Anyway, at length we were joined by Jim and Simon, another two TA walkers, and Jeanette, Sally, and Brian headed back to Wellington, and so a group of 5 of us headed off on our way through the Tararuas in glorious weather… and a fair bit of mud. Well that’s not quite true. We vaguely started together, but it was quite clear that we all liked to walk at different paces, and so we spread out along the track and then met up again each evening in the huts.
Our first day in the Tararuas was largely ascent, but I was slightly surprised at how successfully I handled it again. It seems that ascents aren’t too bad at all… relatively speaking. Anyway, I made it to the Te Matawhi hut and discovered that we would be sharing the hut with a group of 4 soldiers, out hunting/training. This was all very comfortable in the 12 bunk hut (note: cunning sentence of anticipation for future discomfort). Up here I also discovered my first interesting food chain of New Zealand (“interesting” being defined as: “doesn’t end in a possum or weasel”). I’d been told about the giant earthworms up here, and had read signs regarding giant predatory snails which fed on them, which is fascinating to hear, but in reality, it’s great when “giant” actually means giant.
The second day was a fantastic but long day following a ridge line along to Nichols hut, high in the mountain range. Here we kept crossing above and below the tree line, with some spectacular views and brilliant ambiance. At this point I was very good that John and Sally had delayed our departure for a few days to hit the perfect weather up there. Unfortunately, every silver lining has a cloud, and it turned out that the 4 hunters weren’t going to make it to their intended hut for the night, so they were staying at Nichols hut too… Nichols being a small 6 person hut…. and there now being 9 of us in it. Nonetheless, a couple of the hunters volunteered/were volunteered by the guy who seemed to be their boss, to sleep on the floor. While this gave us space to fit in (just about) the hut turned into a furnace of industrial proportions.
After a night of steadily desiccating, we found ourselves inside a cloud in the morning. Not great considering this was the day of traversing the highest point of the Tararuas, from which the views were reputedly fantastic… if you aren’t inside a cloud. Nonetheless, we set off, and headed up the steep ascent and delicate knife edge walking through to the peak of Mt Crawford. The cloud remained all the way to the peak, however about 2 minutes after arriving at the peak the clouds to the west just totally cleared off, as if someone had opened the curtains, giving some breathtaking views out to Levin and over the west coast. To the East however, the cloud remained impenetrable the whole way along… ah well, not to worry.

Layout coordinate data
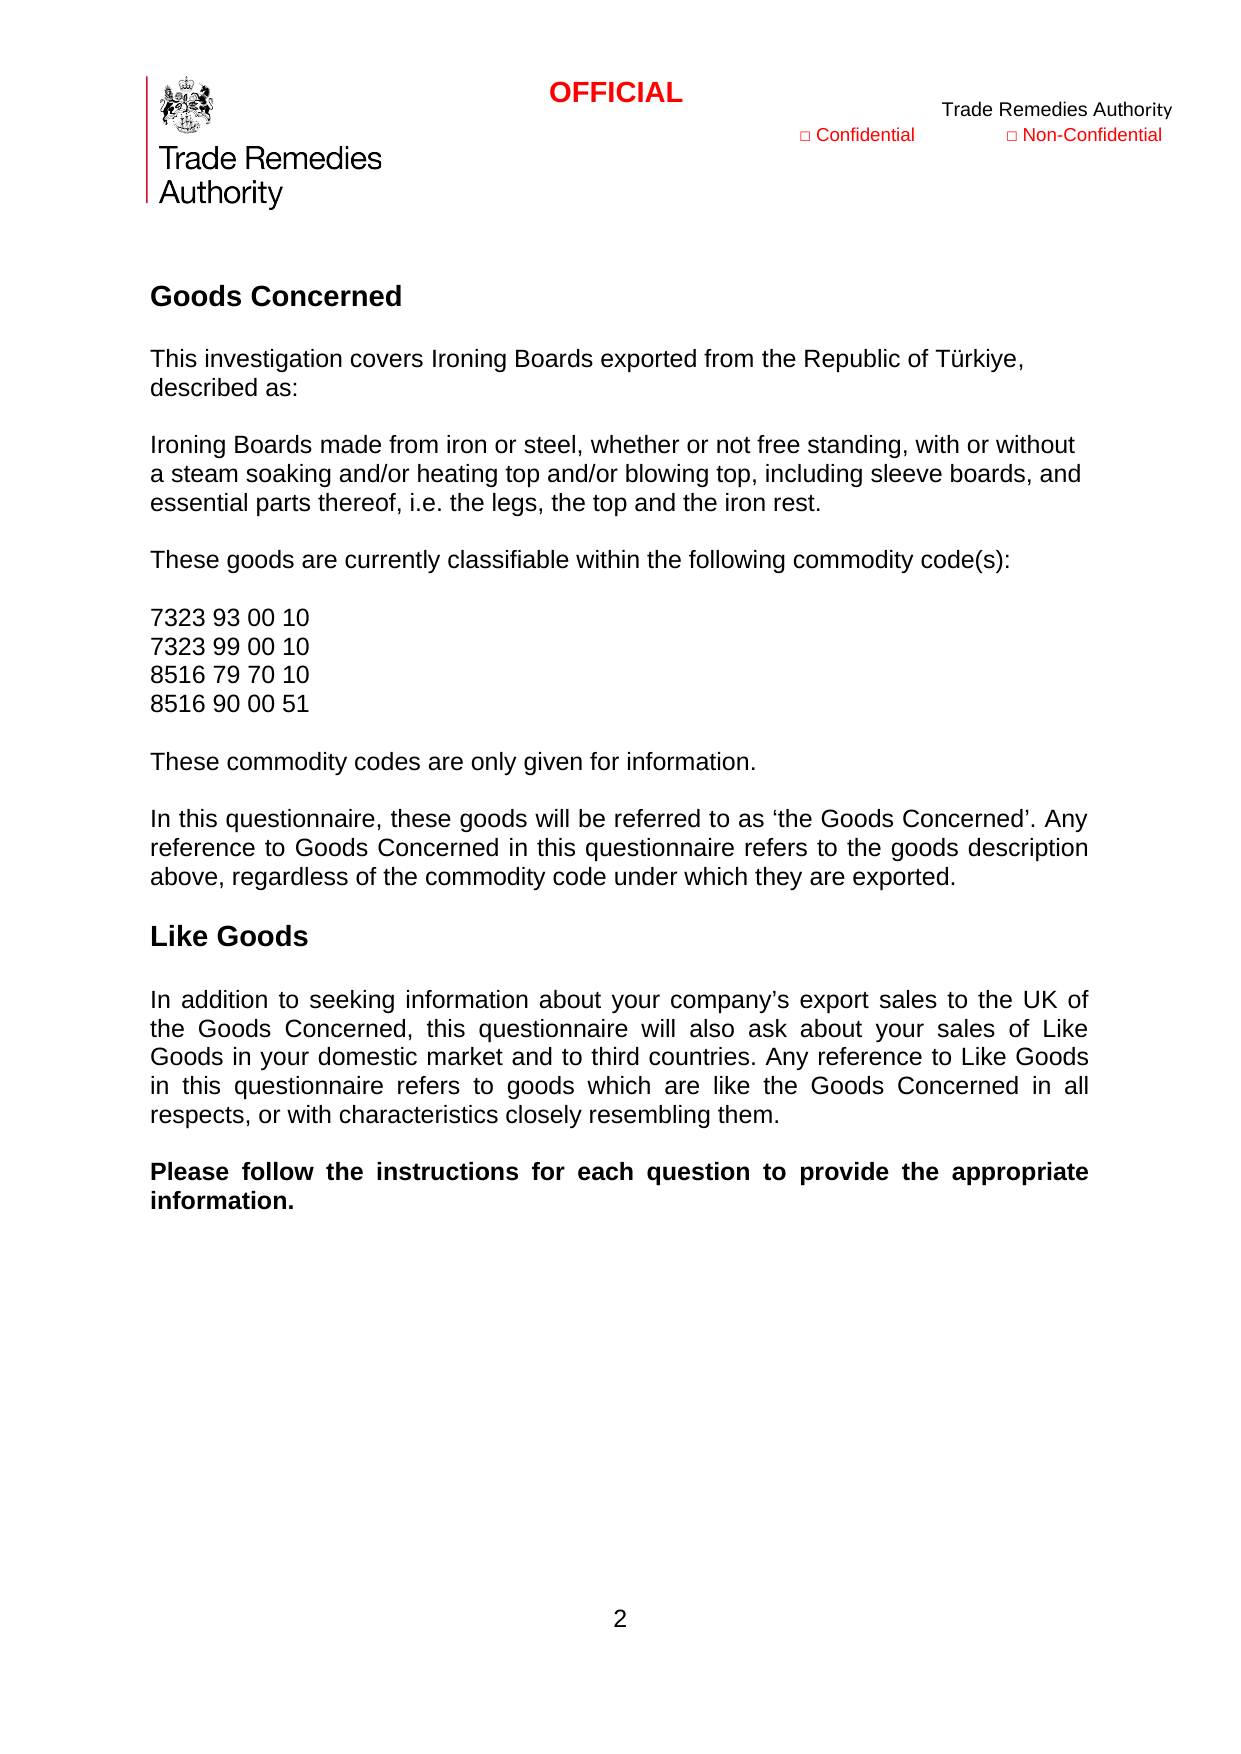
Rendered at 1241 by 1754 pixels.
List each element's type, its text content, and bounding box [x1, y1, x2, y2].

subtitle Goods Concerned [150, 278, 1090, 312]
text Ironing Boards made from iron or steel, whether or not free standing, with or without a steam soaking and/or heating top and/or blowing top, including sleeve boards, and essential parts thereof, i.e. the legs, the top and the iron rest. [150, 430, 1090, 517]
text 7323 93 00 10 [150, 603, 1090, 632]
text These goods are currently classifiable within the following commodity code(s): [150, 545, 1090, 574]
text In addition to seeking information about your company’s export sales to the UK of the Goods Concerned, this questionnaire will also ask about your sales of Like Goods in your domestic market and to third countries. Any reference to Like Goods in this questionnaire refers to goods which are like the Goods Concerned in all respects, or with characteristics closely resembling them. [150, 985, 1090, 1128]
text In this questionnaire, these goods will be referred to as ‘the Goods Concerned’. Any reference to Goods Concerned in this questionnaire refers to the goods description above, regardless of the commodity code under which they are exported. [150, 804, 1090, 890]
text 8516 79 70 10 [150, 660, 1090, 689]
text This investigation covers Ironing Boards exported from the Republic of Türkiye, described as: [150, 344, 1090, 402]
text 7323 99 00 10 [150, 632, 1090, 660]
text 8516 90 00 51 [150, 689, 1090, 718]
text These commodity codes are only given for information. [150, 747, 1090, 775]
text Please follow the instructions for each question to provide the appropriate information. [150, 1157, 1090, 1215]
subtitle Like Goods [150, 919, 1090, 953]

Written tasks:
1. Using the Tararua walk account, answer each question in a word or short phrase:
(a) How many soldiers shared the Te Matawhi hut with the walkers?
(b) How many people is Nichols hut built to hold?
(c) Which peak did the group reach after the steep ascent and knife-edge walking?
2. Carry on the Tararua walk account, starting right after its last sentence.

The replies:
1.
(a) 4
(b) 6
(c) Mt Crawford

2.
Fortunately we were heading south and west, and so as we progressed on the walk, the views just remained spectacular all day. To round out a brilliant day, arriving at the hut we were greeted by some food left by a pair of Department of Conservation staff who had been doing bird surveys. There’s nothing like free food to complete a day.
From there it was a fairly smooth walk down to Otaki forks and onward to Waikanae, though finally the rain caught up with me. At least when it rains just before you reach civilisation it’s not too bad.
Waikanae marks the start of a long fairly urban (urban by New Zealand standards) stretch of walking over 3 or 4 days to Wellington, the capital city of New Zealand. Whilst this was fairly generic, it never fails to amaze me how close you always are to countryside out here. Even on the way into Wellington itself I followed the skyline walkway which takes you along hills to the West of Wellington, and only for the final hour to the city centre was I actually in urban area.
Anyway, the blog will now be silent for a few weeks, as my brother has come out to visit, and so we’re doing some more “holiday” like things. However I’ll be back on the trail somewhere in the South Island around mid January, so expect the next post somewhere toward the end of January… if I can find internet access (this is liable to be a serious limiting factor in the South Island).
I hope everyone had an excellent Christmas and has an excellent New Year.